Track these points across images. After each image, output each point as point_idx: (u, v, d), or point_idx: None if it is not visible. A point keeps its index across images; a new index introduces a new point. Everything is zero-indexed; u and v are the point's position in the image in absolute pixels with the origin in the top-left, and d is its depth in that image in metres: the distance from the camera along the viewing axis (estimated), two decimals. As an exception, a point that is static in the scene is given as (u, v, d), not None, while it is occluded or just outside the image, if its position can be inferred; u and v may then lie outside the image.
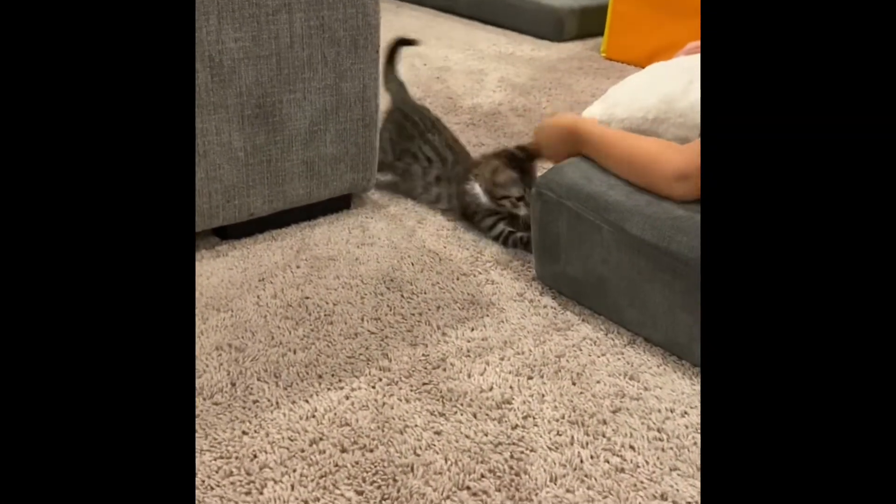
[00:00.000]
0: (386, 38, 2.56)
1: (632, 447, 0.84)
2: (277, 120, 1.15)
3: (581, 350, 1.00)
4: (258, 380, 0.92)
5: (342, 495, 0.76)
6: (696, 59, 1.10)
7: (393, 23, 2.88)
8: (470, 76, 2.20)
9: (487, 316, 1.07)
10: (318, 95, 1.18)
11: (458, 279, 1.16)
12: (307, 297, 1.09)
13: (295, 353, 0.97)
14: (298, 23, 1.10)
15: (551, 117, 1.18)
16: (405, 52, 2.44)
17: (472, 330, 1.04)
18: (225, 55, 1.06)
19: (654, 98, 1.06)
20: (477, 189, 1.27)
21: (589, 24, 2.66)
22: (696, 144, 0.93)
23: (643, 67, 2.37)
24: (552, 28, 2.63)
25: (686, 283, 0.91)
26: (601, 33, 2.53)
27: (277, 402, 0.88)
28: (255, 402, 0.88)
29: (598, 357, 0.99)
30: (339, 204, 1.35)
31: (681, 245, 0.91)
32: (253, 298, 1.08)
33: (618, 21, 2.41)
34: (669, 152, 0.95)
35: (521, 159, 1.25)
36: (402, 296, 1.11)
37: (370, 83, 1.23)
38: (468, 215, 1.31)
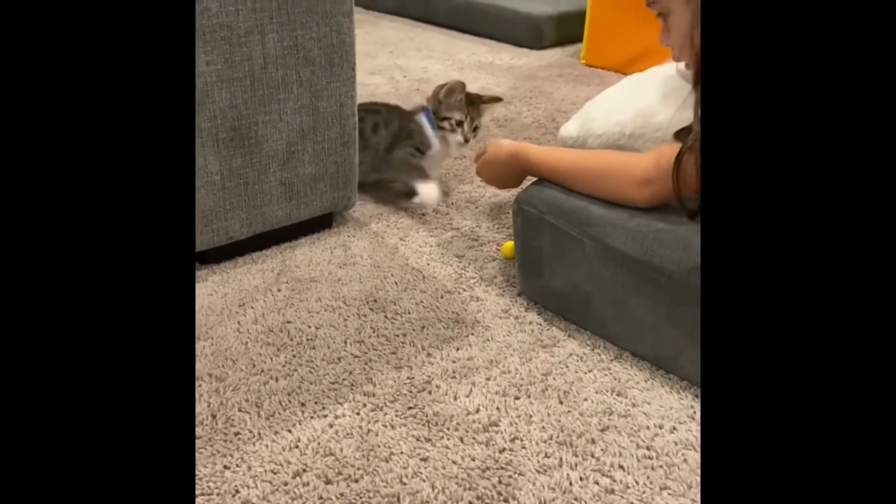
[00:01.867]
0: (365, 50, 2.54)
1: (621, 467, 0.83)
2: (254, 142, 1.14)
3: (568, 367, 0.99)
4: (240, 410, 0.90)
5: (327, 529, 0.74)
6: (669, 69, 1.09)
7: (372, 34, 2.88)
8: (450, 87, 2.19)
9: (473, 334, 1.06)
10: (295, 116, 1.17)
11: (442, 297, 1.15)
12: (289, 322, 1.07)
13: (277, 380, 0.95)
14: (271, 44, 1.09)
15: (486, 154, 1.19)
16: (385, 64, 2.44)
17: (458, 350, 1.02)
18: (197, 79, 1.04)
19: (630, 113, 1.05)
20: (423, 120, 1.41)
21: (567, 31, 2.66)
22: (660, 149, 0.94)
23: (623, 73, 2.38)
24: (531, 35, 2.63)
25: (671, 297, 0.90)
26: (580, 39, 2.53)
27: (260, 434, 0.86)
28: (236, 434, 0.86)
29: (585, 373, 0.97)
30: (320, 223, 1.33)
31: (664, 259, 0.90)
32: (233, 325, 1.06)
33: (596, 27, 2.42)
34: (633, 159, 0.97)
35: (472, 96, 1.42)
36: (386, 316, 1.09)
37: (347, 101, 1.22)
38: (393, 144, 1.41)
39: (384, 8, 3.19)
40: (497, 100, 1.49)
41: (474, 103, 1.41)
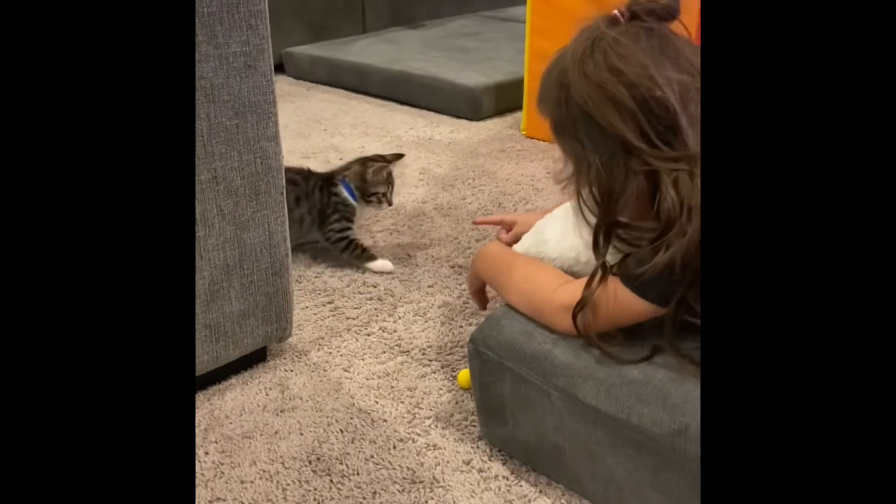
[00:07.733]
0: (297, 129, 2.43)
1: None
2: (170, 287, 1.00)
3: (542, 537, 0.87)
4: None
5: None
6: None
7: (304, 109, 2.77)
8: (389, 170, 2.09)
9: (432, 499, 0.93)
10: (217, 252, 1.04)
11: (394, 448, 1.02)
12: (219, 499, 0.93)
13: (205, 588, 0.81)
14: (185, 180, 0.96)
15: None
16: (319, 145, 2.33)
17: (416, 522, 0.90)
18: (98, 227, 0.90)
19: (581, 239, 0.97)
20: (343, 191, 1.51)
21: (505, 101, 2.61)
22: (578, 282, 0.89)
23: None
24: (469, 107, 2.57)
25: (655, 461, 0.80)
26: (519, 108, 2.48)
27: None
28: None
29: (563, 546, 0.86)
30: (254, 358, 1.19)
31: (643, 418, 0.80)
32: (153, 509, 0.91)
33: (533, 99, 2.36)
34: (563, 285, 0.92)
35: (382, 161, 1.53)
36: (332, 481, 0.96)
37: (277, 228, 1.10)
38: (322, 220, 1.50)
39: (315, 78, 3.09)
40: (399, 156, 1.57)
41: (389, 170, 1.52)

• [Task details]
Would you please copy the listing exactly, omitting every picture?

• [Answer to this problem]
Track these points across images. After each image, output each point as point_idx: (u, v, d), or point_idx: None if it is not visible. A point keeps its index across images; a new index introduces a new point. Everything is zero-indexed; u and v are the point's position in the image in absolute pixels with the origin in the top-left, and d is its depth in that image in metres: the distance from the camera along the viewing axis (estimated), two decimals. As an exception, a point that is static in the scene is given as (u, v, d), not None, while it is occluded or just outside the image, if its position can be inferred; u and v may then lie outside the image.
[00:00.000]
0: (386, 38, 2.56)
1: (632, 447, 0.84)
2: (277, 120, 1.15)
3: (581, 350, 1.00)
4: (258, 380, 0.92)
5: (342, 495, 0.76)
6: (696, 59, 1.10)
7: (393, 23, 2.88)
8: (470, 76, 2.20)
9: (487, 316, 1.07)
10: (318, 95, 1.18)
11: (458, 279, 1.16)
12: (307, 297, 1.09)
13: (295, 353, 0.97)
14: (298, 23, 1.10)
15: (551, 117, 1.18)
16: (405, 52, 2.44)
17: (472, 330, 1.04)
18: (225, 55, 1.06)
19: (654, 98, 1.06)
20: (477, 189, 1.27)
21: (589, 24, 2.66)
22: (696, 144, 0.93)
23: (643, 67, 2.37)
24: (552, 28, 2.63)
25: (686, 283, 0.91)
26: (601, 33, 2.53)
27: (277, 402, 0.88)
28: (255, 402, 0.88)
29: (598, 357, 0.99)
30: (339, 204, 1.35)
31: (681, 245, 0.91)
32: (253, 298, 1.08)
33: (618, 21, 2.41)
34: (669, 152, 0.95)
35: (521, 159, 1.25)
36: (402, 296, 1.11)
37: (370, 83, 1.23)
38: (468, 215, 1.31)
[00:01.867]
0: (365, 50, 2.54)
1: (621, 467, 0.83)
2: (254, 142, 1.14)
3: (568, 367, 0.99)
4: (240, 410, 0.90)
5: (327, 529, 0.74)
6: (669, 69, 1.09)
7: (372, 34, 2.88)
8: (450, 87, 2.19)
9: (473, 334, 1.06)
10: (295, 116, 1.17)
11: (442, 297, 1.15)
12: (289, 322, 1.07)
13: (277, 380, 0.95)
14: (271, 44, 1.09)
15: (486, 154, 1.19)
16: (385, 64, 2.44)
17: (458, 350, 1.02)
18: (197, 79, 1.04)
19: (630, 113, 1.05)
20: (423, 120, 1.41)
21: (567, 31, 2.66)
22: (660, 149, 0.94)
23: (623, 73, 2.38)
24: (531, 35, 2.63)
25: (671, 297, 0.90)
26: (580, 39, 2.53)
27: (260, 434, 0.86)
28: (236, 434, 0.86)
29: (585, 373, 0.97)
30: (320, 223, 1.33)
31: (664, 259, 0.90)
32: (233, 325, 1.06)
33: (596, 27, 2.42)
34: (633, 159, 0.97)
35: (472, 96, 1.42)
36: (386, 316, 1.09)
37: (347, 101, 1.22)
38: (393, 144, 1.41)
39: (384, 8, 3.19)
40: (497, 100, 1.49)
41: (474, 103, 1.41)
[00:07.733]
0: (297, 129, 2.43)
1: None
2: (170, 287, 1.00)
3: (542, 537, 0.87)
4: None
5: None
6: None
7: (304, 109, 2.77)
8: (389, 170, 2.09)
9: (432, 499, 0.93)
10: (217, 252, 1.04)
11: (394, 448, 1.02)
12: (219, 499, 0.93)
13: (205, 588, 0.81)
14: (185, 180, 0.96)
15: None
16: (319, 145, 2.33)
17: (416, 522, 0.90)
18: (98, 227, 0.90)
19: (581, 239, 0.97)
20: (343, 191, 1.51)
21: (505, 101, 2.61)
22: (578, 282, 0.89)
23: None
24: (469, 107, 2.57)
25: (655, 461, 0.80)
26: (519, 108, 2.48)
27: None
28: None
29: (563, 546, 0.86)
30: (254, 358, 1.19)
31: (643, 418, 0.80)
32: (153, 509, 0.91)
33: (533, 99, 2.36)
34: (563, 285, 0.92)
35: (382, 161, 1.53)
36: (332, 481, 0.96)
37: (277, 228, 1.10)
38: (322, 220, 1.50)
39: (315, 78, 3.09)
40: (399, 156, 1.57)
41: (389, 170, 1.52)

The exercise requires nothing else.